### KUTIPAN TEKS
· · · ·

DENPASAR, BALIPOST.com – Akal-akalan busuk dengan meminjam bendera perusahaan dalam proyek pemerintah kembali dibongkar di Pengadilan Tipikor Denpasar, Senin (4/9). Yakni, dalam korupsi pengadaan rumbing di Jembrana.
Tak pelak, pihak perusahaan pun harus menanggung risiko dan didudukan di kursi pesakitan atas tuduhan ikut terlibat dalam lingkaran korupsi. Duduk sebagai terdakwa dalam korupsi rumbing itu adalah dua rekanan yang nama perusahaanya terlibat dalam kasus rumbing. Yakni terdakwa I Ketut Wardana dan Ni Kadek Wardani.
Keduanya di hadapan hakim tipikor yang diketuai Heriyanti, diperiksa sebagai terdakwa. Pertama yang diperiksa adalah Wardani.
Oleh JPU dari Kejari Jembrana, terdakwa ditanya soal CV-nya. Yakni CV Putra Cahaya Dewata. Saksi megakui tidak ada tender, namun perusahaanya ditunjuk langsung walau tidak ada keahlian tentang pembuatan atau service rumbing.

· · · ·

### SOAL LATIHAN
Tentukan apakah pernyataan berikut sesuai dengan kutipan teks di atas, jawab ya atau tidak, dan sertakan kata-kata penentunya dari kutipan teks: (a) Perkara itu dibongkar di Pengadilan Tipikor Denpasar pada Senin (4/9). (b) I Ketut Wardana diperiksa lebih dulu daripada Ni Kadek Wardani. (c) Hakim tipikor yang memeriksa kedua terdakwa diketuai Heriyanti.

### DATA TERCATAT
· · · ·

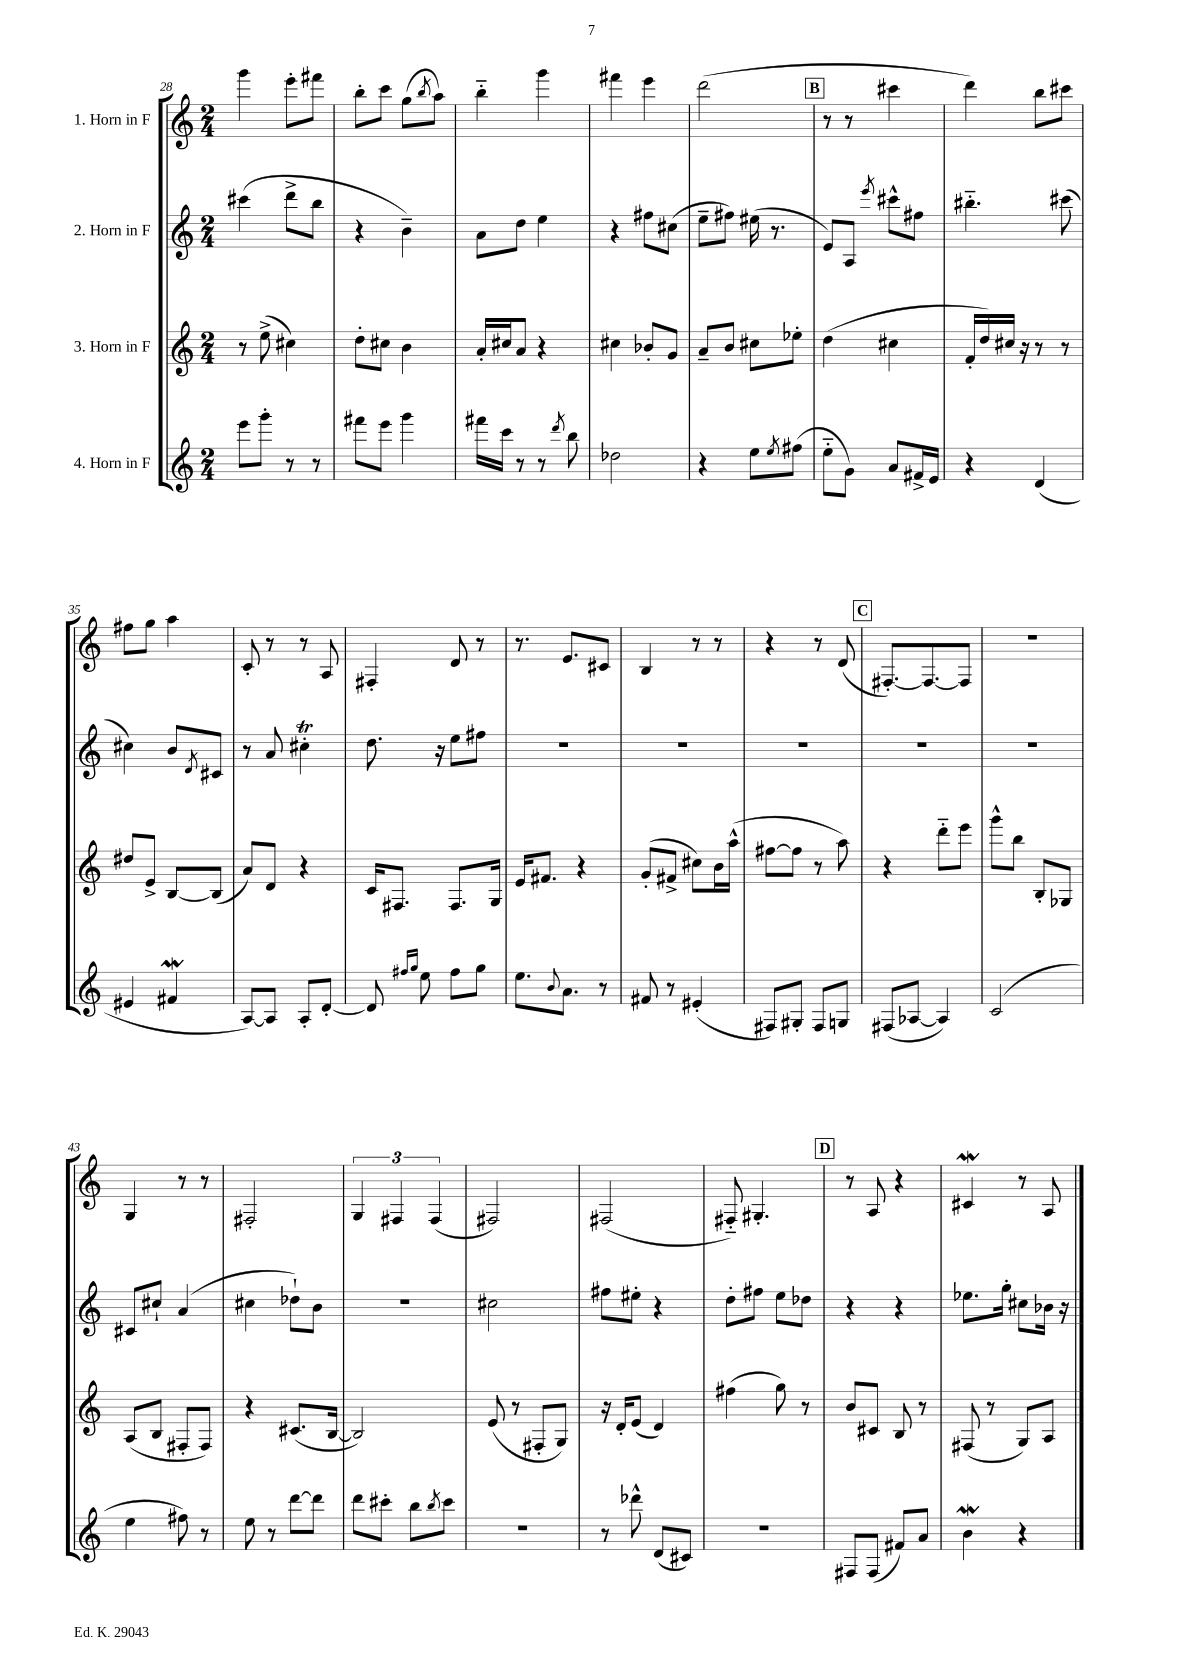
<<
\new StaffGroup <<
\new Staff = "s0" \with { instrumentName = "1. Horn in F" } {
    \clef treble \key c \major \numericTimeSignature \time 2/4
    g'''4 e'''8-. fis'''8 |
    b''8-. c'''8 g''8( \acciaccatura { b''8 } a''8) |
    b''4-_ g'''4 |
    fis'''4 e'''4 |
    d'''2( |
    \mark \markup { \box "B" } r8 r8 cis'''4 |
    d'''4) b''8 cis'''8 |
    fis''8 g''8 a''4 |
    c'8-. r8 r8 a8 |
    fis4-. d'8 r8 |
    r8. e'8. cis'8 |
    b4 r8 r8 |
    r4 r8 d'8( |
    \mark \markup { \box "C" } fis8.~-.) fis8.~ fis8 |
    r2 |
    g4 r8 r8 |
    fis2-. |
    \tuplet 3/2 { g4 fis4 fis4( } |
    fis2) |
    fis2( |
    fis8-_) gis4.-. |
    \mark \markup { \box "D" } r8 a8 r4 |
    cis'4\mordent r8 a8 \bar "|." |
}
\new Staff = "s1" \with { instrumentName = "2. Horn in F" } {
    \clef treble \key c \major \numericTimeSignature \time 2/4
    cis'''4( d'''8-> b''8 |
    r4 b'4--) |
    a'8 d''8 e''4 |
    r4 fis''8 cis''8( |
    e''8-- fis''8) eis''16( r8. |
    \mark \markup { \box "B" } e'8) a8 \acciaccatura { e'''8 } cis'''8-^ fis''8 |
    bis''4.-_ cis'''8( |
    cis''4) b'8 \acciaccatura { d'8 } cis'8 |
    r8 a'8 cis''4-.\trill |
    d''8. r16 e''8 fis''8 |
    R2 |
    R2 |
    R2 |
    \mark \markup { \box "C" } R2 |
    R2 |
    cis'8 cis''8-! a'4( |
    cis''4 des''8-!) b'8 |
    R2 |
    cis''2 |
    fis''8 eis''8-. r4 |
    d''8-. fis''8 e''8 des''8 |
    \mark \markup { \box "D" } r4 r4 |
    ees''8. g''16-. cis''8 bes'16 r16 \bar "|." |
}
\new Staff = "s2" \with { instrumentName = "3. Horn in F" } {
    \clef treble \key c \major \numericTimeSignature \time 2/4
    r8 e''8->( cis''4) |
    d''8-. cis''8 b'4 |
    a'16-. cis''16 a'8 r4 |
    cis''4 bes'8-. g'8 |
    a'8-- b'8 cis''8 ees''8-. |
    \mark \markup { \box "B" } d''4( cis''4 |
    f'16-. d''16) cis''16 r16 r8 r8 |
    dis''8 e'8-> b8~ b8( |
    a'8) d'8 r4 |
    c'16 fis8. fis8. g16 |
    e'16 fis'8. r4 |
    g'8-.( fis'8-> cis''8) b'16 a''16-^( |
    fis''8~ fis''8 r8 a''8) |
    \mark \markup { \box "C" } r4 d'''8-_ e'''8 |
    g'''8-^ b''8 b8-. ges8 |
    a8( b8 fis8-. fis8) |
    r4 cis'8.( b16~ |
    b2) |
    e'8( r8 fis8-. g8) |
    r16 d'16-. e'8( d'4) |
    fis''4( g''8) r8 |
    \mark \markup { \box "D" } b'8 cis'8 b8 r8 |
    fis8( r8 g8) a8 \bar "|." |
}
\new Staff = "s3" \with { instrumentName = "4. Horn in F" } {
    \clef treble \key c \major \numericTimeSignature \time 2/4
    e'''8 g'''8-. r8 r8 |
    fis'''8 e'''8 g'''4 |
    fis'''16 c'''16 r8 r8 \acciaccatura { d'''8 } b''8 |
    des''2 |
    r4 e''8 \acciaccatura { e''8 } fis''8( |
    \mark \markup { \box "B" } e''8-_ g'8) a'8 fis'16-> e'16 |
    r4 d'4( |
    eis'4 fis'4\mordent |
    a8~) a8 a8-. d'8~-. |
    d'8 \grace { fis''16 g''16 } e''8 fis''8 g''8 |
    e''8. \appoggiatura { b'8 } a'8. r8 |
    fis'8 r8 eis'4-.( |
    fis8) gis8-. fis8 g8 |
    \mark \markup { \box "C" } fis8( aes8~ aes4) |
    c'2( |
    e''4 fis''8) r8 |
    e''8 r8 d'''8~ d'''8 |
    d'''8 cis'''8-. b''8 \acciaccatura { b''8 } cis'''8 |
    R2 |
    r8 des'''8-^ d'8( cis'8) |
    R2 |
    \mark \markup { \box "D" } fis8 fis8( fis'8) a'8 |
    b'4\mordent r4 \bar "|." |
}
>>
>>
\layout { \context { \Score currentBarNumber = #28 } }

· · · ·

### JAWABAN
(a) Ya: "kembali dibongkar di Pengadilan Tipikor Denpasar, Senin (4/9)"
(b) Tidak: "Pertama yang diperiksa adalah Wardani."
(c) Ya: "hakim tipikor yang diketuai Heriyanti"